The protesters’ core demands centre on the rising cost of fuel, with particular anger directed at the absence of any cuts to home heating oil. Tighe described the government’s announcement of relief measures as insulting, noting that kerosene prices had risen by between 85 and 100 per cent yet received no meaningful attention in the package. "People just simply can’t afford to heat their homes," he said, adding that many households are conserving what oil they have and waiting in hope that prices will eventually fall.

Tighe has repeatedly called on the government to engage directly with those on the ground rather than negotiating with farming and haulage representative bodies. He argued that the Irish Farmers’ Association and the Irish Road Haulage Association had actually discouraged their members from joining the protests, making any deal brokered with those organisations meaningless to the demonstrators. "If you don’t know what some group is looking for, how do you propose something?" he said. "Come to the table. Ask us what we’re looking for."

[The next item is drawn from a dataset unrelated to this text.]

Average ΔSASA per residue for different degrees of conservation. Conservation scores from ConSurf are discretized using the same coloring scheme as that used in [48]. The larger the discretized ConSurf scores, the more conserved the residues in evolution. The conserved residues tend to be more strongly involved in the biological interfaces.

He described the supports announced by the government on Sunday as “ insulting to the people, insulting to the farmers, insulting to the hauliers.”

Smear campaign
When asked about the impact of the protests, with many forecourts in Mayo running dry, he told The Mayo News that “we’re not here to destroy everybody’s lives and shut everything down. We’re here to make a point that people of Ireland and the people of Mayo are pushed to our limits. For agriculture contractors and farmers, it’s no longer sustainable for them at the current fuel prices.”


“The government has tried to spin this and to blacklist protesters in every way they can. Instead of trying to engage with the protesters, they have engaged in a smear campaign.”


John Lynskey, Chair of the IFA in Mayo, acknowledged that the protests had helped motivate the government to act, though he said the concessions fell short, with nothing agreed on fertiliser costs. He rejected suggestions that the IFA does not represent the full range of people affected, noting that agricultural contractors ― who use significant volumes of diesel ― are represented within the organisation’s structures. He said the IFA had also attempted to bring protesters into the government talks.


Organisers say the protests will continue and “are spreading on an almost hourly basis to smaller towns and villages across Mayo”. Plans are already circulating for a national demonstration at the Dáil, with a target of 150,000 participants, though no firm date has been confirmed beyond a broad window of mid to late April.